Rebel Ridge, de Jeremy Saulnier: a vingança como instrumento social

Hugo DinisSetembro 24, 2024

Perto do clímax de Rebel Ridge, a personagem de Anna Sophia Robb, uma assistente legal no tribunal local que ajuda Aaron Pierre a derrubar um destacamento policial corrupto, diz que “this whole fuckin’ town couldn’t form a single spine between them”. O sentimento, pelo menos dito assim, parece aludir a uma vasta conspiração de podridão política e judicial em torno da defesa de meia dúzia de polícias. Mas Rebel Ridge, sempre de pé firme no travão, não é bem nem um thriller conspirativo com um desenlace metódico, nem um exercício de vingança contra a máquina.

Jeremy Saulnier evita aqui sempre o compromisso. Rebel Ridge é o seu segundo registo para a Netflix, depois do desapontante espiritualismo de Hold The Dark, fazendo regressar o antigo herói independente aos argumentos pela primeira vez desde Green Room. Acontece que, quase dez anos depois de um filme de uma banda punk atacada por skinheads durante um concerto, Saulnier agora apresenta-nos um baseado no conceito de civil forfeiture, uma espécie de expediente legal americano que permite às forças de segurança arrestar bens apenas sob suspeita criminal sem necessidade formal de acusação em tribunal.

Ainda que a coisa tenha o seu interesse, não nos remete propriamente para a tensão subtil e niilista de Blue Ruin ou para a energia nervosa de Green Room. Não sendo isso necessariamente um problema, a narrativa de Rebel Ridge parece permanentemente perdida entre um espaço de comentário social e político relevante, e a tal ausência de compromisso para conferir aos acontecimentos e às personagens a sua verdadeira personalidade. Disso é, de resto, exemplo a de Aaron Pierre, um ex-marine especialista em artes marciais com um primo na prisão, de carácter reservado e gélido, mas cuja narrativa pessoal se resume a isso.

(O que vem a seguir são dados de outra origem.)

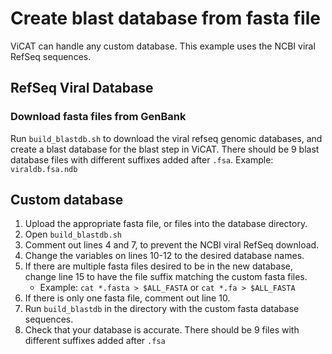 # Create blast database from fasta file

ViCAT can handle any custom database. This example uses the NCBI viral RefSeq sequences. 

## RefSeq Viral Database

### Download fasta files from GenBank
Run `build_blastdb.sh` to download the viral refseq genomic databases, and create a blast database for the blast step in ViCAT. There should be 9 blast database files with different suffixes added after `.fsa`. Example: `viraldb.fsa.ndb`

## Custom database

1. Upload the appropriate fasta file, or files into the database directory.
2. Open `build_blastdb.sh`
3. Comment out lines 4 and 7, to prevent the NCBI viral RefSeq download.
4. Change the variables on lines 10-12 to the desired database names.
5. If there are multiple fasta files desired to be in the new database, change line 15 to have the file suffix matching the custom fasta files.
    - Example: `cat *.fasta > $ALL_FASTA` or `cat *.fa > $ALL_FASTA`
6. If there is only one fasta file, comment out line 10.
7. Run `build_blastdb` in the directory with the custom fasta database sequences.
8. Check that your database is accurate. There should be 9 files with different suffixes added after `.fsa`


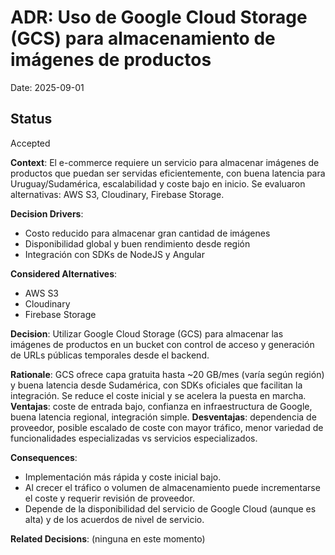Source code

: # ADR: Uso de Google Cloud Storage (GCS) para almacenamiento de imágenes de productos

Date: 2025-09-01
## Status
Accepted

**Context**:
El e-commerce requiere un servicio para almacenar imágenes de productos que puedan ser servidas eficientemente, con buena latencia para Uruguay/Sudamérica, escalabilidad y coste bajo en inicio. Se evaluaron alternativas: AWS S3, Cloudinary, Firebase Storage.

**Decision Drivers**:
- Costo reducido para almacenar gran cantidad de imágenes
- Disponibilidad global y buen rendimiento desde región
- Integración con SDKs de NodeJS y Angular

**Considered Alternatives**:
- AWS S3
- Cloudinary
- Firebase Storage

**Decision**:
Utilizar Google Cloud Storage (GCS) para almacenar las imágenes de productos en un bucket con control de acceso y generación de URLs públicas temporales desde el backend.

**Rationale**:
GCS ofrece capa gratuita hasta ~20 GB/mes (varía según región) y buena latencia desde Sudamérica, con SDKs oficiales que facilitan la integración. Se reduce el coste inicial y se acelera la puesta en marcha.
**Ventajas**: coste de entrada bajo, confianza en infraestructura de Google, buena latencia regional, integración simple.
**Desventajas**: dependencia de proveedor, posible escalado de coste con mayor tráfico, menor variedad de funcionalidades especializadas vs servicios especializados.

**Consequences**:
- Implementación más rápida y coste inicial bajo.
- Al crecer el tráfico o volumen de almacenamiento puede incrementarse el coste y requerir revisión de proveedor.
- Depende de la disponibilidad del servicio de Google Cloud (aunque es alta) y de los acuerdos de nivel de servicio.

**Related Decisions**:
(ninguna en este momento)
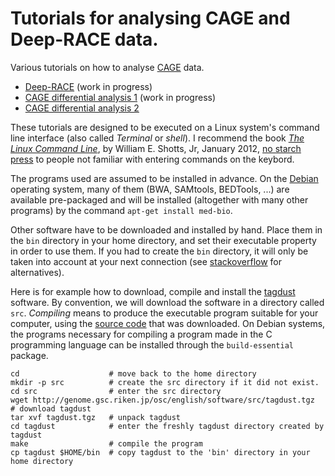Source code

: Tutorials for analysing CAGE and Deep-RACE data.
================================================

Various tutorials on how to analyse
[CAGE](https://en.wikipedia.org/wiki/Cap_analysis_gene_expression) data.

 * [Deep-RACE](./Deep-RACE1/Deep-RACE1.md) (work in progress)
 * [CAGE differential analysis 1](./CAGE_differential_analysis1/analysis.md) (work in progress)
 * [CAGE differential analysis 2](./CAGE_differential_analysis2/analysis.md)

These tutorials are designed to be executed on a Linux system's command line
interface (also called _Terminal_ or _shell_).  I recommend the book _[The Linux
Command Line][]_, by William E. Shotts, Jr, January 2012, [no starch press][]
to people not familiar with entering commands on the keybord.

[The Linux Command Line]: http://linuxcommand.org/tlcl.php "A Complete Introduction"
[no starch press]: http://nostarch.com/tlcl.htm "the finest in geek entertainment"

The programs used are assumed to be installed in advance.  On the
[Debian](http://www.debian.org) operating system, many of them (BWA, SAMtools,
BEDTools, ...) are available pre-packaged and will be installed (altogether
with many other programs) by the command `apt-get install med-bio`.

Other software have to be downloaded and installed by hand.  Place them in the
`bin` directory in your home directory, and set their executable property in
order to use them.  If you had to create the `bin` directory, it will only be
taken into account at your next connection (see
[stackoverflow](http://stackoverflow.com/questions/16366986/adding-bin-directory-in-your-path)
for alternatives).

Here is for example how to download, compile and install the
[tagdust](http://genome.gsc.riken.jp/osc/english/software/src/tagdust.tgz)
software.  By convention, we will download the software in a directory called
`src`.  _Compiling_ means to produce the executable program suitable for your
computer, using the [source code](https://en.wikipedia.org/wiki/Source_code)
that was downloaded.  On Debian systems, the programs necessary for compiling a
program made in the C programming language can be installed through the
`build-essential` package.

```
cd                    # move back to the home directory
mkdir -p src          # create the src directory if it did not exist.
cd src                # enter the src directory
wget http://genome.gsc.riken.jp/osc/english/software/src/tagdust.tgz   # download tagdust
tar xvf tagdust.tgz   # unpack tagdust
cd tagdust            # enter the freshly tagdust directory created by tagdust
make                  # compile the program
cp tagdust $HOME/bin  # copy tagdust to the 'bin' directory in your home directory
```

Em entrevistas, Saulnier refere que havia visto Rebel Ridge como uma reimaginação moderna de First Blood (1982), de Kotcheff, que introduziu o público americano, no grande ecrã, a um John Rambo profundamente marcado pelas sequelas da Guerra do Vietname, o último sobrevivente da sua companhia, perseguido incessantemente pela polícia. Mas enquanto que Kotcheff enfatiza os traumas de Rambo para construir uma personagem verdadeiramente dividida, Saulnier apresenta um protagonista perdido nos meandros de uma conspiração de interesses e de bons rapazes locais, retirando-lhe profundidade e motivações verdadeiras.

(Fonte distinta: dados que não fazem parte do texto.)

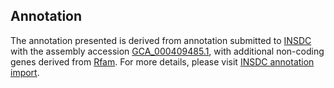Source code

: 

Annotation
----------

The annotation presented is derived from annotation submitted to
[INSDC](http://www.insdc.org) with the assembly accession
[GCA\_000409485.1](http://www.ebi.ac.uk/ena/data/view/GCA_000409485.1),
with additional non-coding genes derived from
[Rfam](http://rfam.xfam.org/). For more details, please visit [INSDC
annotation
import](http://ensemblgenomes.org/info/data/insdc_annotation).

O alvo da sua ira contida é o departamento policial de Don Johnson, um ponto cintilante em Rebel Ridge, que lhe confisca o dinheiro que iria para a libertação condicional do primo numa primeira cena que ilustra desde logo a natureza discricionária e sem escrúpulos da acção policial na vila. Mas enquanto que Saulnier constrói um antagonista acintoso com uma mão, logo faz por recuar e retirar a Pierre a iniciativa dos acontecimentos. A consequência é que os planos mais repetidos em Rebel Ridge, e são vários, são os de Pierre a desarmar polícias e a descarregar armas de fogo.

A desconstrução dos mitos e das tensões latentes na América profunda é, de resto, uma nota dominante na filmografia de Saulnier até à data. Mas enquanto que Green Room parecia aludir a uma violência dormente em vastas franjas da sociedade americana, antevendo um país prestes a ser tomado pela atracção trumpiana, Rebel Ridge faz do romantismo liberal, com a vitimização e a moderação, um ponto de ordem. O resultado é um filme balizado sempre entre a indignação justa e a relativização moral, no centro de uma conspiração deslindada pelos próprios conspiradores, num terceiro acto sem unhas nem dentes.